> The idea of putting any logic in the database never did make much sense to me for these exact reasons.
I'm a big proponent of enforcing business rules right into the data model. Constraints such as not null, reference constraints, or even conditional unique constraints (yes, there's such a thing!) should be enabled wherever possible.
Just remember, your app will not be the final app that makes use of the data. Your app comes and goes, along with many other apps written by many others. But the data lives "forever."
In my opinion the notion of implementing business logic outside of the database and acknowledging the longevity of the data are not necessarily in conflict. You need to have a well defined model and you can choose whether the database is a full implementation of that model or just a representation of the state of that model.
I don't find databases well suited for expressing complex behavior - programming languages are far better at that.
Business rules applied to the data are good (constraints, etc.) because they force the developer to fix the old data when they introduce a new rule.

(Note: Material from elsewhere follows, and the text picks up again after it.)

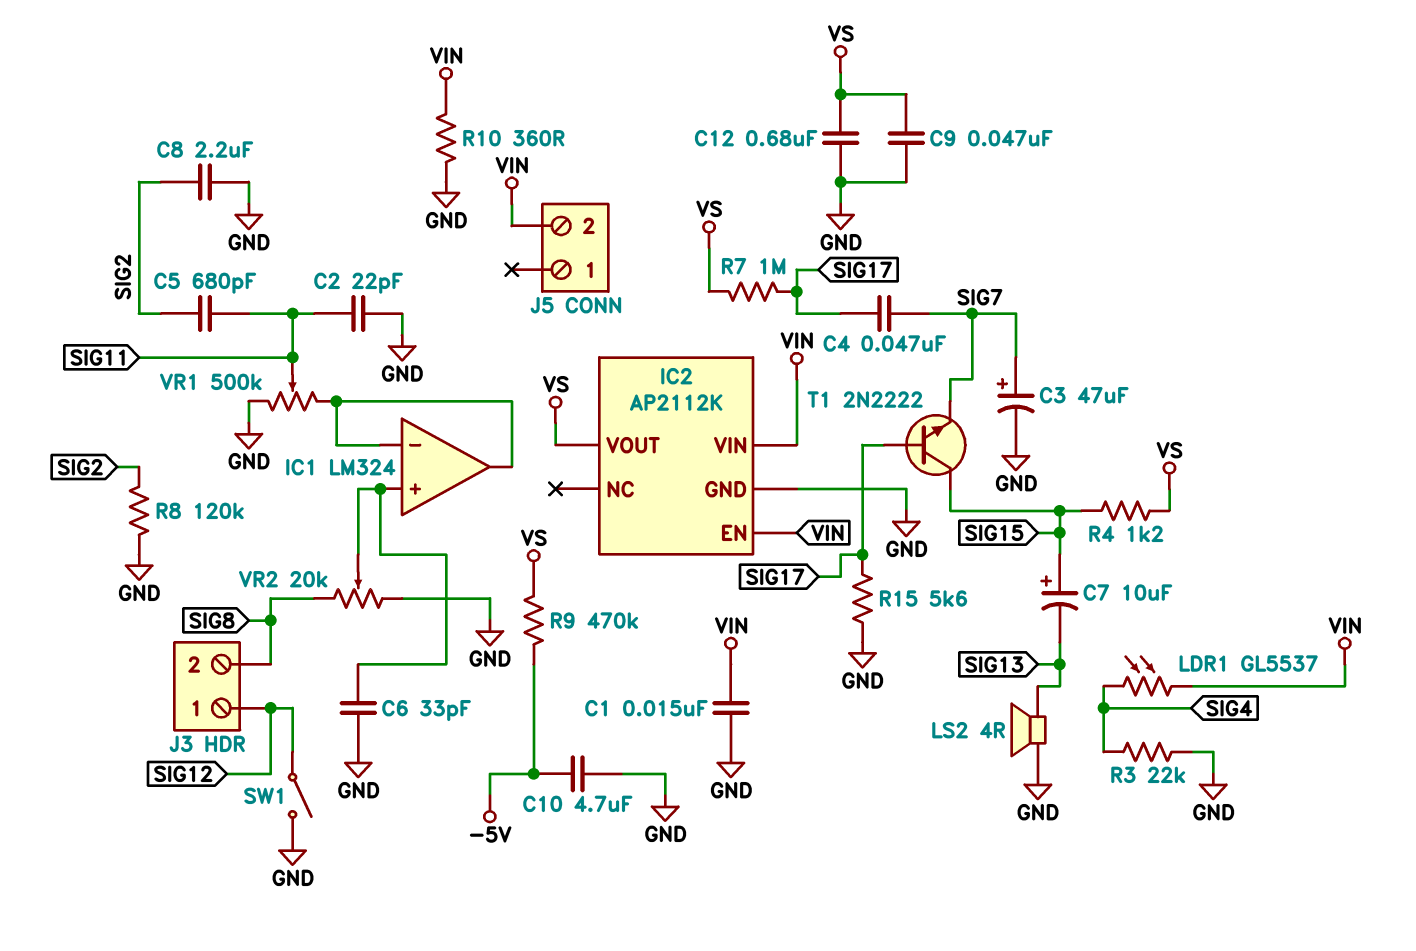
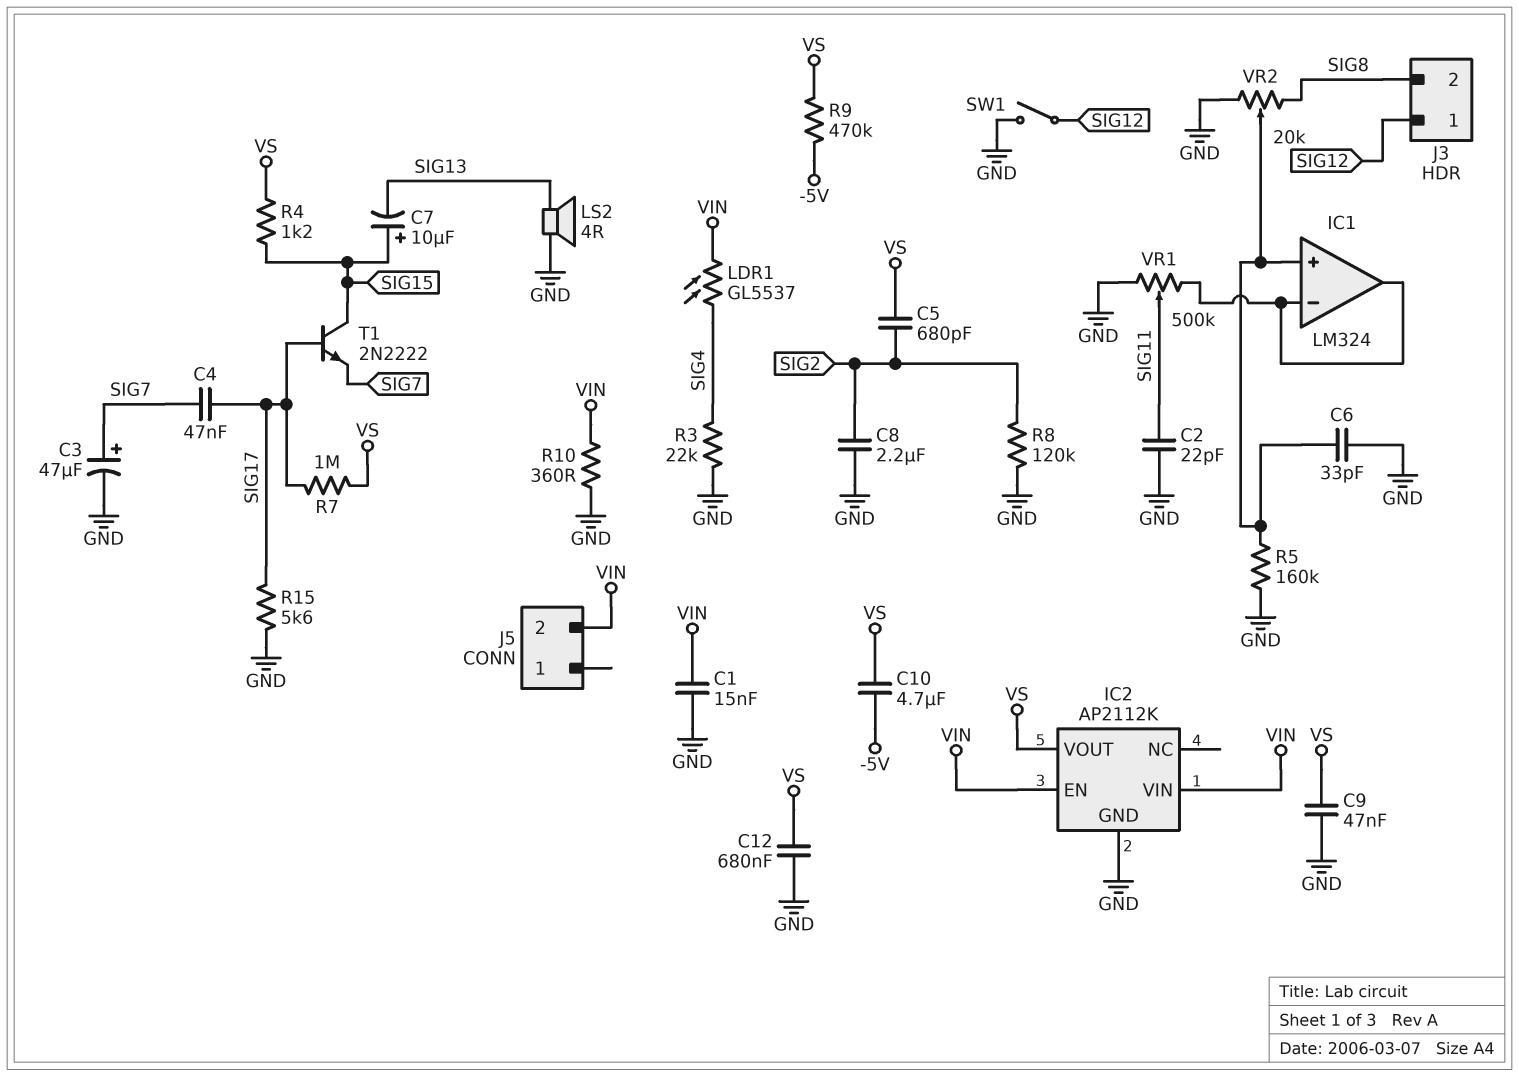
C5: 680pF (SIG2, SIG11) -> 680pF (SIG2, VS)
C10: 4.7uF (-5V, GND) -> 4.7uF (-5V, VS)
R5: none -> 160k (GND, IC1/in+)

Doing data migration from old systems is quite painful when required fields aren't there. It's hard work to introduce a foreign key constraint when there are a million rows that have to be updated...

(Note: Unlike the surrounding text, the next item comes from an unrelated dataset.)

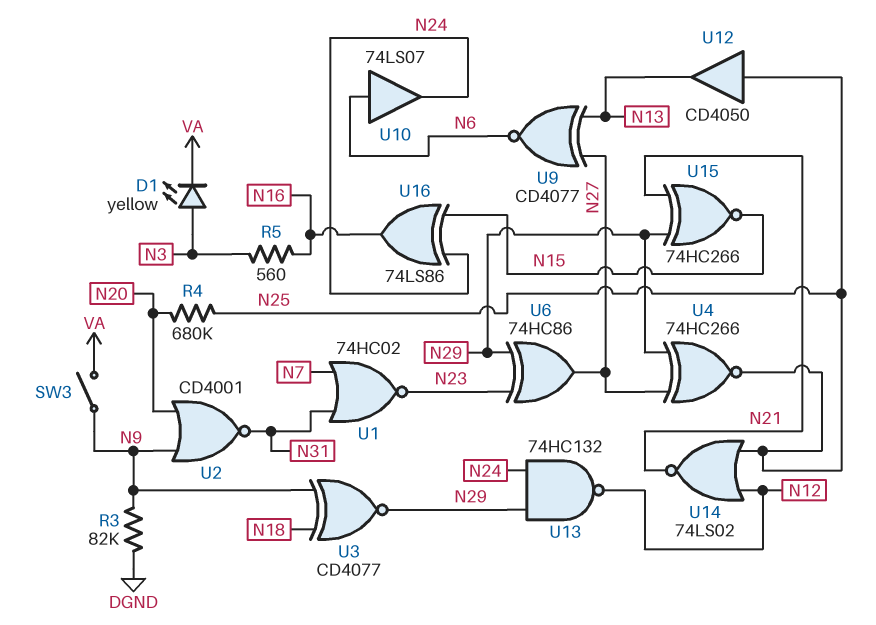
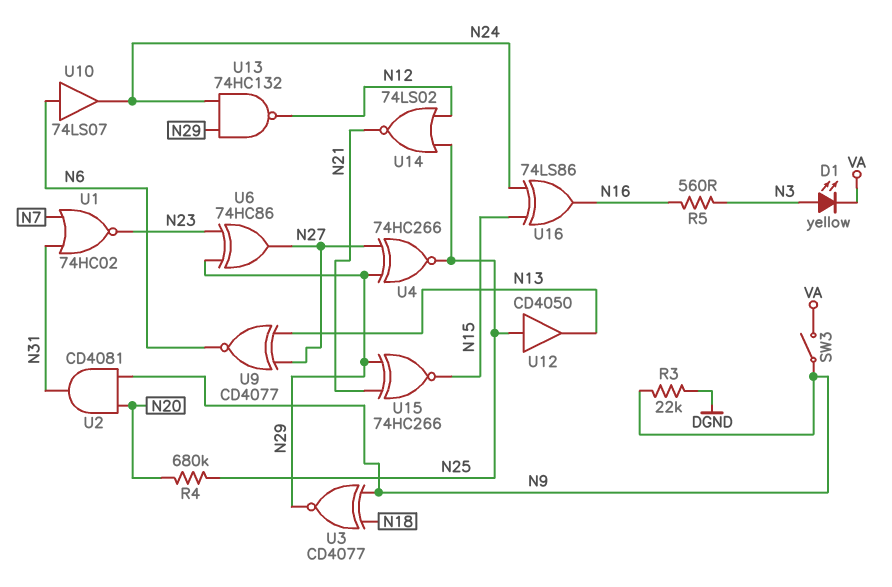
R3: 82k (DGND, N9) -> 22k (DGND, N9)
U2: NOR CD4001 (in N9, in N20, out N31) -> AND CD4081 (in N9, in N20, out N31)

However, much of what people call business rules are much more complex logic than that. I like the store things like the state transition mappings in the database, but ultimately the application is the more flexible place to execute the state transitions.
> Just remember, your app will not be the final app that makes use of the data. Your app comes and goes, along with many other apps written by many others. But the data lives "forever."
Here here - that quote is so close to what Tom Kyte always says I reckon you are either Tom himself or an Oracle DB programmer :-)
I'm a big proponent of enforcing business rules right into the data model. Constraints such as not null, reference constraints, or even conditional unique constraints (yes, there's such a thing!) should be enabled wherever possible.